Zu erledigen
[1] Gib aus dem Artikel über Swiss Life und AWD Österreich die Passage von „AWD Österreich wird“ bis „Wiener Städtischen gewechselt.“ wieder und ersetze darin „AWD-Headquarters“ durch „AWD-Hauptquartier“.
[2] Führe den Artikel über Swiss Life und AWD Österreich im Anschluss an seinen letzten Satz weiter.

Textauszug
§

Erwartungen zu hoch 28.11.2012 10:08:00

Swiss Life greift auch bei AWD Österreich durch

Der - ramponierte - Markenname wird ersetzt, bis zu 400 Jobs werden in Deutschland und der Schweiz gestrichen. Auch bei AWD Österreich greifen die Schweizer erneut durch, nachdem der Wien-Zentrale bereits Ende 2010 die Kompetenz für Osteuropa entzogen wurde. Zu einem Stellenabbau soll es hierzulande aber nicht kommen, versicherte Swiss-Life-Sprecherin Irene Fischbach am Mittwoch im Gespräch mit der APA.

AWD Österreich wird ab April ebenfalls unter dem Namen "Swiss Life Select" auftreten. Die Gesellschaft bleibt zwar bestehen, kommt aber gemeinsam mit den derzeitigen AWD-Gesellschaften Großbritannien (UK), Tschechien und Polen unter das Dach der Swiss Life International mit Sitz in Zürich. Der Chef von AWD-Österreich, Eric Samuiloff, sowie sein UK-Kollege stoßen dann zum Swiss-Life-International-Führungsteam, das von Nils Frowein geleitet wird. Statt ins bisherige AWD-Headquarters in Hannover werde Samuiloff jetzt direkt nach Zürich berichten, so Fischbach.

Samuiloff war per März 2011 zum AWD-Österreich-Chef aufgerückt, um den Finanzdienstleister wieder auf Vordermann zu bringen. Sein Vorgänger Ralph Müller, zuvor Vorstand bei der Bank Austria, war nach kurzer Zeit an der AWD-Spitze zur Wiener Städtischen gewechselt.

Der AWD ist in Österreich wegen des Verkaufs von Immobilienaktien seit langem in den Negativschlagzeilen. Der Verein für Konsumenteninformation (VKI) hat im Namen von rund 2.500 mutmaßlich Geschädigten Sammelklagen im Gesamtstreitwert von 40 Mio. Euro eingebracht. Zeitweise haben sich die Verbraucherschützer und der Finanzdienstleister nicht nur vor Gericht, sondern in aller Öffentlichkeit nahezu täglich befetzt, jetzt ist es - zumindest medial - ein bisschen ruhiger geworden. Die Verfahren laufen aber nach wie vor.

§

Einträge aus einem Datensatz
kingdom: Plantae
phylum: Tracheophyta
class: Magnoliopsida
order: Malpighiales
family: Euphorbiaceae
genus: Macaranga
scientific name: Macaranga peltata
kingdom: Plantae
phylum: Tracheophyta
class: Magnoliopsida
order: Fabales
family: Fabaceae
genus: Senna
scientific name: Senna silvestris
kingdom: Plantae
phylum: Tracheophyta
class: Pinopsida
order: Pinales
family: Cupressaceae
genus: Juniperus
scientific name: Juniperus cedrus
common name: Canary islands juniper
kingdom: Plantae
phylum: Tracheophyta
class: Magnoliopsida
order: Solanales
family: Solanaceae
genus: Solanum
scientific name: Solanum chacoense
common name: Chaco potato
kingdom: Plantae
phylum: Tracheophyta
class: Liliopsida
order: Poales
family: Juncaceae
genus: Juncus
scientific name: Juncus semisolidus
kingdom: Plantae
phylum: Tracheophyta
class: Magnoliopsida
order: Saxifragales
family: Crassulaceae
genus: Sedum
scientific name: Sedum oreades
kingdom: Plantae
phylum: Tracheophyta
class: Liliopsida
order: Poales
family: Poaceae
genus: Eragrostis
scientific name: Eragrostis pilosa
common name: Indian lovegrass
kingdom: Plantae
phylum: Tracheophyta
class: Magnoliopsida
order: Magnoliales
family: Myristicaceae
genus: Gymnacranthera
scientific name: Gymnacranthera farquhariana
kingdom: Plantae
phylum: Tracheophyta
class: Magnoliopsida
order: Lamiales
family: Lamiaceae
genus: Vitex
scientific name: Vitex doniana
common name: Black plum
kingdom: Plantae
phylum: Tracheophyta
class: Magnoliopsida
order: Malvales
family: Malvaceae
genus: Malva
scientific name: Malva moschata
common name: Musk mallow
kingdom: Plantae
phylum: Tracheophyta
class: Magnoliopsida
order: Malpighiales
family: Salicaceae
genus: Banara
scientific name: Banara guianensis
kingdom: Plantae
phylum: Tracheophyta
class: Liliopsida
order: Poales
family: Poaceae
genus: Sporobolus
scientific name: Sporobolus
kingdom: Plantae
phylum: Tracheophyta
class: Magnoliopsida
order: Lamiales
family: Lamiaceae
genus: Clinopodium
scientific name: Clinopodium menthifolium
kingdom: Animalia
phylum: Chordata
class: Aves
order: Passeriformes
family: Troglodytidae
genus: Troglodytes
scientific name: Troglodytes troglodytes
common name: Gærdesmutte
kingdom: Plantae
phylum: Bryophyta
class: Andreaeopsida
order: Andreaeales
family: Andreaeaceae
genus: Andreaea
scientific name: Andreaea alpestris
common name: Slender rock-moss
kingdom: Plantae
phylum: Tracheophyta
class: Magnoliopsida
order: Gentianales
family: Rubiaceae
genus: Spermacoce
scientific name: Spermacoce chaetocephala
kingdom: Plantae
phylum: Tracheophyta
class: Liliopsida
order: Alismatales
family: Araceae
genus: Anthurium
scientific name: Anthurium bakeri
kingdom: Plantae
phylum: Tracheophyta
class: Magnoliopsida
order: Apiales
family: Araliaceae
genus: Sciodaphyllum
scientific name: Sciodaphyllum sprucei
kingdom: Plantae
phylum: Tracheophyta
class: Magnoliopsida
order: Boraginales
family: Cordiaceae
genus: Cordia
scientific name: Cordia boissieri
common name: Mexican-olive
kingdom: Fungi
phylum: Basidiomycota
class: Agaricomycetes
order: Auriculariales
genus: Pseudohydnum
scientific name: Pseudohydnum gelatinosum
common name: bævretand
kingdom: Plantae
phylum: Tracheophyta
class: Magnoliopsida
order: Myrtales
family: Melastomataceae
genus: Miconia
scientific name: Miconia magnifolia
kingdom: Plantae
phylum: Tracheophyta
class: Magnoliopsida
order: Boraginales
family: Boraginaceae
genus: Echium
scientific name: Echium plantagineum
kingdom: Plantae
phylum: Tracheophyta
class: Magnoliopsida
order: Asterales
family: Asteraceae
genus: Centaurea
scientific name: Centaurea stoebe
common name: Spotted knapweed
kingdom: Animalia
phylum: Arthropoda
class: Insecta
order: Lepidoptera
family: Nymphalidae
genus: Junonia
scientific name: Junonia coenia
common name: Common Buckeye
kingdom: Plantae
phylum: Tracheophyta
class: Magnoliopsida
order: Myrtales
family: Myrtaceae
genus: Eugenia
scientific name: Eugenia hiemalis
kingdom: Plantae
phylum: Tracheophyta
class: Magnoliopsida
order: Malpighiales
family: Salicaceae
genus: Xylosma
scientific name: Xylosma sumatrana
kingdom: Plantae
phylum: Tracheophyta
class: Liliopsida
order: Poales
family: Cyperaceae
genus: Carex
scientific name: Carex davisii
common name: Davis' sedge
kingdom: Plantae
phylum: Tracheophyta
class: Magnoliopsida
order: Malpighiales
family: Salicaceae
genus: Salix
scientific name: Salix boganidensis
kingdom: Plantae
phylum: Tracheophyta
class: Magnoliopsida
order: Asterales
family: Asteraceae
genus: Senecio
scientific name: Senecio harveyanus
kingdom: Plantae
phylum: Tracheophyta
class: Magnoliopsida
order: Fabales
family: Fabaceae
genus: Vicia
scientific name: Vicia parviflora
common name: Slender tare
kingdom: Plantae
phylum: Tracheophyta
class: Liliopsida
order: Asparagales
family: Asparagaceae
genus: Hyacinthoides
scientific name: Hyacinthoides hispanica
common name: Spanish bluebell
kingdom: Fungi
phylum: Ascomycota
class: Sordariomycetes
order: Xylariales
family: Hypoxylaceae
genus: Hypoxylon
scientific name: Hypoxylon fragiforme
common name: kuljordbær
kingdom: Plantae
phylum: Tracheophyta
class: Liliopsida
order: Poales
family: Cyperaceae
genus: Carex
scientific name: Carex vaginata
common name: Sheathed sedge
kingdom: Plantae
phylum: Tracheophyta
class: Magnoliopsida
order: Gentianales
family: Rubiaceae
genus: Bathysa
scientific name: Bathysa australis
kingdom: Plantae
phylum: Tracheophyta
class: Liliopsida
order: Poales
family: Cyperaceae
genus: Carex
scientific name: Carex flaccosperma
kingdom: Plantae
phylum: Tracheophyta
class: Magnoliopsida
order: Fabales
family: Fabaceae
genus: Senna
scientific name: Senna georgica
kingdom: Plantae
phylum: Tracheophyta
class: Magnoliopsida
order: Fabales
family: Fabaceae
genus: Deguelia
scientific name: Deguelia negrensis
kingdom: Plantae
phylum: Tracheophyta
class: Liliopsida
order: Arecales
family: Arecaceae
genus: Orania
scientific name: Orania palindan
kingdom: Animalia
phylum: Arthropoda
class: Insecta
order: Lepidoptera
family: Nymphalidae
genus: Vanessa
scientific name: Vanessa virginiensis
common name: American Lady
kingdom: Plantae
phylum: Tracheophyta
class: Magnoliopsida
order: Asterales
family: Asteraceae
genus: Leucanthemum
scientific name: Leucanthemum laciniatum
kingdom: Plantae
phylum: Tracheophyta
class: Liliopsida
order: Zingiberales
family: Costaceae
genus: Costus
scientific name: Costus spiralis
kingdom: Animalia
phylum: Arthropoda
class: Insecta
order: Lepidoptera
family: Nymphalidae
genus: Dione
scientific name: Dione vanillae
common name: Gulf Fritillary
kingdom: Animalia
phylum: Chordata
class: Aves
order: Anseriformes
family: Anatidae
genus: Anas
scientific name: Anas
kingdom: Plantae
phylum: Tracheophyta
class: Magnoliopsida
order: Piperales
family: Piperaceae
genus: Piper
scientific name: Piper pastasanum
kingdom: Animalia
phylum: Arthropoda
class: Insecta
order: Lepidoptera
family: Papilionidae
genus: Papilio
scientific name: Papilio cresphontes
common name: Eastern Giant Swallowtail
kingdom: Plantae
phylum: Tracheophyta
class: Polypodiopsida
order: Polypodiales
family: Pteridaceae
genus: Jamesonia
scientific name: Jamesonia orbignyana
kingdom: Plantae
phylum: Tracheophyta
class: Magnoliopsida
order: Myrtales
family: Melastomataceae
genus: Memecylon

§

Die Antworten
[1]
AWD Österreich wird ab April ebenfalls unter dem Namen "Swiss Life Select" auftreten. Die Gesellschaft bleibt zwar bestehen, kommt aber gemeinsam mit den derzeitigen AWD-Gesellschaften Großbritannien (UK), Tschechien und Polen unter das Dach der Swiss Life International mit Sitz in Zürich. Der Chef von AWD-Österreich, Eric Samuiloff, sowie sein UK-Kollege stoßen dann zum Swiss-Life-International-Führungsteam, das von Nils Frowein geleitet wird. Statt ins bisherige AWD-Hauptquartier in Hannover werde Samuiloff jetzt direkt nach Zürich berichten, so Fischbach.

Samuiloff war per März 2011 zum AWD-Österreich-Chef aufgerückt, um den Finanzdienstleister wieder auf Vordermann zu bringen. Sein Vorgänger Ralph Müller, zuvor Vorstand bei der Bank Austria, war nach kurzer Zeit an der AWD-Spitze zur Wiener Städtischen gewechselt.

[2]
Swiss Life hat sich in puncto Klagen gegen AWD stets wortkarg gegeben. Das wird wohl auch so bleiben. "An unserer Strategie zu den Klagen ändert sich überhaupt nichts", sagte Fischbach. "Wird werden die Verfahren weiterhin sorgfältig prüfen und behandeln." Will heißen: An einem Generalvergleich ist man in der Schweiz nach wie vor nicht interessiert, weiterhin werden die Fälle als Einzelfälle gesehen. Der VKI wirft dem AWD ja systematische Fehlberatung vor, die Berater hätten, getrieben von hohen Provisionen, kleinen Sparbuchsparern in großem Stil Immofinanz- und Immoeast-Aktien angedreht, sie aber nicht oder nur unzureichend über die Risiken aufgeklärt, so der stets vehement dementierte Vorwurf.

Infolge des Kurssturzes bei Immofinanz und Immoeast haben tausende Kleinanleger viel Geld verloren, viele von ihnen sind gegen den AWD vor Gericht gezogen.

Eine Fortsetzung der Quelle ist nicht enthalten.